» Provided information
Content starts

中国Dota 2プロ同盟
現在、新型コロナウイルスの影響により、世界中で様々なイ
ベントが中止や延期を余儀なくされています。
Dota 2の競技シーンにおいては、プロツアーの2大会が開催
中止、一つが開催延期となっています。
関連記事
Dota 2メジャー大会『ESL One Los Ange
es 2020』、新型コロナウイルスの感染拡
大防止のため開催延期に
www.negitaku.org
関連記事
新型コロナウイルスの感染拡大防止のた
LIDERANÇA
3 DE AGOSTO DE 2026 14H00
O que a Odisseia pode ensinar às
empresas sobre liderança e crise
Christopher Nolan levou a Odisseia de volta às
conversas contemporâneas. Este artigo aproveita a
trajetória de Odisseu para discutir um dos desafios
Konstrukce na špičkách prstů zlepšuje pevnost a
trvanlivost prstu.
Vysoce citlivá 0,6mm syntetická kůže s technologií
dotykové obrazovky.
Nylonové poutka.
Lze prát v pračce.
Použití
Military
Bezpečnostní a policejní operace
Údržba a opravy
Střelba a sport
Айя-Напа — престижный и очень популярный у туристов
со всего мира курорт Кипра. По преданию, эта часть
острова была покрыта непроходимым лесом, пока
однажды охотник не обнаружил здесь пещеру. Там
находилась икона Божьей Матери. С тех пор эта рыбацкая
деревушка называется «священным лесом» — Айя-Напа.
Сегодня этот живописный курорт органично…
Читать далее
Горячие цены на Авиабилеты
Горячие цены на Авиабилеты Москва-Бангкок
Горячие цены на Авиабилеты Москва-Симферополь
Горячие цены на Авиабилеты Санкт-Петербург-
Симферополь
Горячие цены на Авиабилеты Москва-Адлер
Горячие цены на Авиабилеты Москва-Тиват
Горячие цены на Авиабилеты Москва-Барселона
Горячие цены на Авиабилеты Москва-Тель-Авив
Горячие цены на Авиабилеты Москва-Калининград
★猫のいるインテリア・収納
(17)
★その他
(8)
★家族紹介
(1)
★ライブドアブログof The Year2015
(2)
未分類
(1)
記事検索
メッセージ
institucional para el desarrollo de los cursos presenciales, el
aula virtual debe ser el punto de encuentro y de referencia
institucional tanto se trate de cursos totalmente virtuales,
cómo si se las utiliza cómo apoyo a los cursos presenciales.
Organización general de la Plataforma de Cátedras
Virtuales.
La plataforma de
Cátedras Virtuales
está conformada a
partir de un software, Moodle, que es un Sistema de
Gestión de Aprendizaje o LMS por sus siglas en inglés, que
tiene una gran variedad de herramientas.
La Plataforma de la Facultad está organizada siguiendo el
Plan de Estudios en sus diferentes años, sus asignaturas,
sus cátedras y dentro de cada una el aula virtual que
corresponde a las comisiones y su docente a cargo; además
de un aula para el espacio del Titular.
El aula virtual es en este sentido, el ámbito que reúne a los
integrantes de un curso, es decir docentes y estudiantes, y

Content ends

» Task prompt
Matching lines for the string "Симферополь": count them across the listing and reply with the number alone.

» Answer to the exercise
2